■ **Exercise prompt**
Scan the lines below; pull out those with "LIST".
··· Available data ···
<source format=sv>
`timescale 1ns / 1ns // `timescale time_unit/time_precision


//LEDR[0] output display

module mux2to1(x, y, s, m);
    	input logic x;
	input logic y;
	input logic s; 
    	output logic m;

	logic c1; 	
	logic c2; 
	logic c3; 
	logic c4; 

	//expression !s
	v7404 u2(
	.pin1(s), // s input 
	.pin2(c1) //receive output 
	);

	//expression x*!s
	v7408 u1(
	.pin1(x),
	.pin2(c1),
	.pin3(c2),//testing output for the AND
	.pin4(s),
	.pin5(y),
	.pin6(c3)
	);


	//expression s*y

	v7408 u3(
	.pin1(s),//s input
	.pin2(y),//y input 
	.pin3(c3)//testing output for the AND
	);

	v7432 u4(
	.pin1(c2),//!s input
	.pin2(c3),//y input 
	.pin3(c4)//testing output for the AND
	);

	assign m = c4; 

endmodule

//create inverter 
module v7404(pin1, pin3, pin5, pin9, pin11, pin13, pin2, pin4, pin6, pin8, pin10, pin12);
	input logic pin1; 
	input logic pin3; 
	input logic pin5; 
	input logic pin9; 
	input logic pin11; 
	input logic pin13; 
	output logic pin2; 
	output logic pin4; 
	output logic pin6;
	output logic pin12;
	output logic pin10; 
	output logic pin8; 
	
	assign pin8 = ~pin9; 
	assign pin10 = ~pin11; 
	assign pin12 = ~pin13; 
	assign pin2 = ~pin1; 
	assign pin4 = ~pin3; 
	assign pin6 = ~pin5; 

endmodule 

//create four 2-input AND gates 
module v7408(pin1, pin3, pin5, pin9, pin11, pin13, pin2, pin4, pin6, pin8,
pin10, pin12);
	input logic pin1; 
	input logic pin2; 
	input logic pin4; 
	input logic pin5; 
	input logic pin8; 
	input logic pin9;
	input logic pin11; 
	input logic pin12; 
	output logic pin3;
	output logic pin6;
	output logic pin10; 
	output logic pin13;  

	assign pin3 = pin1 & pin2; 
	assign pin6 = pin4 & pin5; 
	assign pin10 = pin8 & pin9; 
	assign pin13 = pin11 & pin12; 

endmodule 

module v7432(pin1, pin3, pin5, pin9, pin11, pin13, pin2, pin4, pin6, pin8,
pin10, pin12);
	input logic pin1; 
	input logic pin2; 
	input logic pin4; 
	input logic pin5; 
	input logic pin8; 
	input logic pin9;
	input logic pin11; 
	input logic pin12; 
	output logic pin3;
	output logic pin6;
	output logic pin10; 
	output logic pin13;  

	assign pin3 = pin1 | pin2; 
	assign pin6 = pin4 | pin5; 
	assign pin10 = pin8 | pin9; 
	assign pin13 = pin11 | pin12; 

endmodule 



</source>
···
··· Available data ···
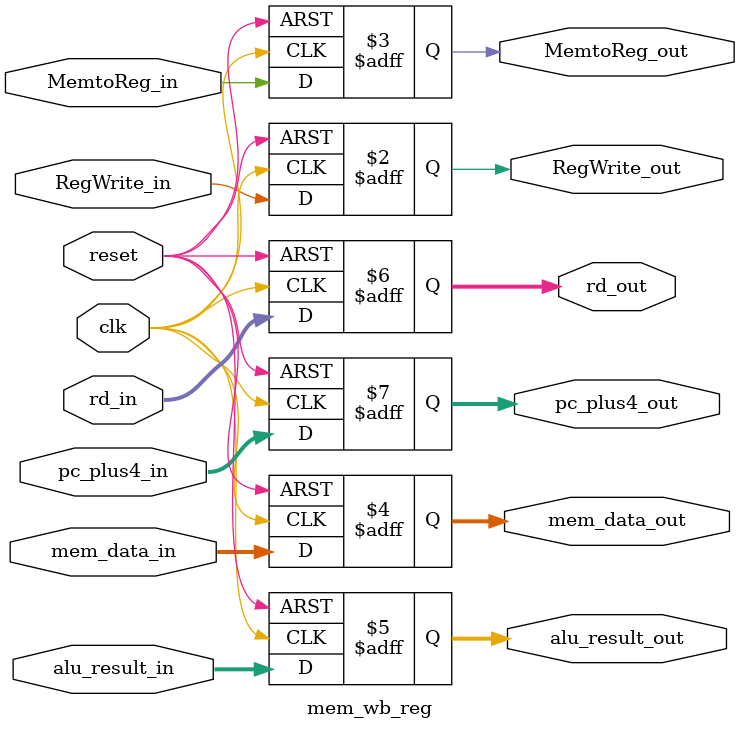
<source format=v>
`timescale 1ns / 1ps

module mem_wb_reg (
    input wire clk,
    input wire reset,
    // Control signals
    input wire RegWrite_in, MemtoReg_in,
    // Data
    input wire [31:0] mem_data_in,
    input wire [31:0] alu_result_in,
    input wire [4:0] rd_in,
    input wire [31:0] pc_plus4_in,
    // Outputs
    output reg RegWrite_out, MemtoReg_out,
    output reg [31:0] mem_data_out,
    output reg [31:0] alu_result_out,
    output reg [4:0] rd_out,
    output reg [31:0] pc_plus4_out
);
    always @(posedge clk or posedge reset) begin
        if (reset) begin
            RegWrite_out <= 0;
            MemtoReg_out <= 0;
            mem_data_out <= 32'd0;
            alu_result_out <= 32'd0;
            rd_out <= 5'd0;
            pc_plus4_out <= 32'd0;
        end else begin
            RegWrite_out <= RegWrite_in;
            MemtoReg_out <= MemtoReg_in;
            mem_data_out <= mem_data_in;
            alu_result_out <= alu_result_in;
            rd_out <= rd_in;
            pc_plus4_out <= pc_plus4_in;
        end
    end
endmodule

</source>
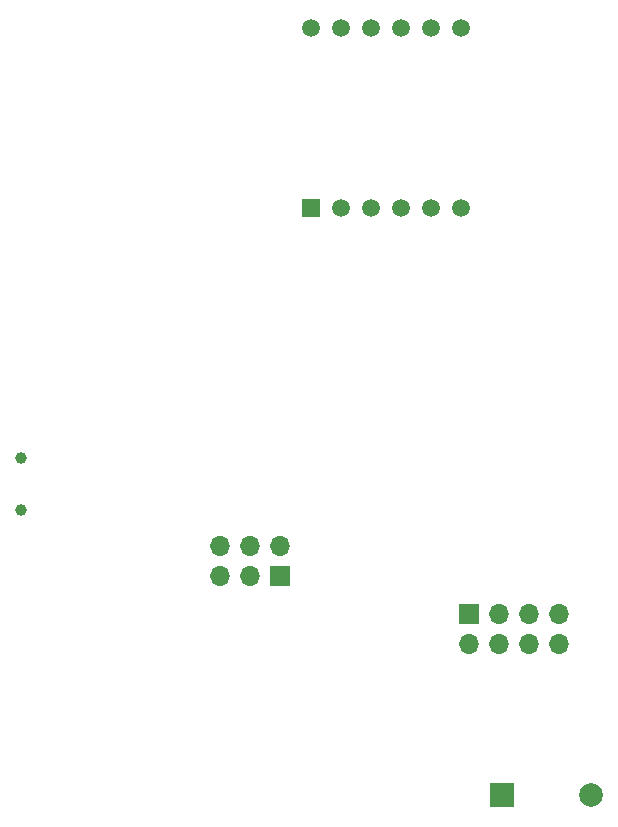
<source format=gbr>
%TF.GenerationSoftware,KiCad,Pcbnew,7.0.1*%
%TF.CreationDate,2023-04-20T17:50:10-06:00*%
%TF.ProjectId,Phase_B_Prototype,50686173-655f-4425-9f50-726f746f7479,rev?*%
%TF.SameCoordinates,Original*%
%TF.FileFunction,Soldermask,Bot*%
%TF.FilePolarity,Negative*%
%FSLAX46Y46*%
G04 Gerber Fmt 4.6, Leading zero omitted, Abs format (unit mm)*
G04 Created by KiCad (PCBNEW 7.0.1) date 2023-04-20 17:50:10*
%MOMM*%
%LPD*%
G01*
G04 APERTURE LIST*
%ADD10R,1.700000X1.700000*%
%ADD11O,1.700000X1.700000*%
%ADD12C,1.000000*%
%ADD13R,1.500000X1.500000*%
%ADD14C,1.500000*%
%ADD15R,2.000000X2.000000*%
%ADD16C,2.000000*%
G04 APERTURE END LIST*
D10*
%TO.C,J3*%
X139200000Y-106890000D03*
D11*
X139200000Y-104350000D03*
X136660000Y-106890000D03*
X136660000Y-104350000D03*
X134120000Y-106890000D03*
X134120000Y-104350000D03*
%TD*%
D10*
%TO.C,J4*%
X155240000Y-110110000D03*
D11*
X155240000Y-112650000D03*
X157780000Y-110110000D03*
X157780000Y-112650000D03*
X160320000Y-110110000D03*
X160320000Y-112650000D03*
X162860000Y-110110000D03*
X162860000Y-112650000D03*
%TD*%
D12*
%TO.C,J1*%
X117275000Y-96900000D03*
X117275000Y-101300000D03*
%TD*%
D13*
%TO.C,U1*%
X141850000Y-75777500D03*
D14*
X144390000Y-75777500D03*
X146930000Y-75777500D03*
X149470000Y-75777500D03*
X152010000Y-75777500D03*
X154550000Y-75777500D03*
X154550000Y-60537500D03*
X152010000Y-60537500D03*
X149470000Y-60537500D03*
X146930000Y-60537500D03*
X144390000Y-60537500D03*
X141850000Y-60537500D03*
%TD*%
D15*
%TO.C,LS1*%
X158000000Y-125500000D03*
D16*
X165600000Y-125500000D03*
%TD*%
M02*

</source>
···
■ **Task output**
G04 APERTURE LIST*
G04 APERTURE END LIST*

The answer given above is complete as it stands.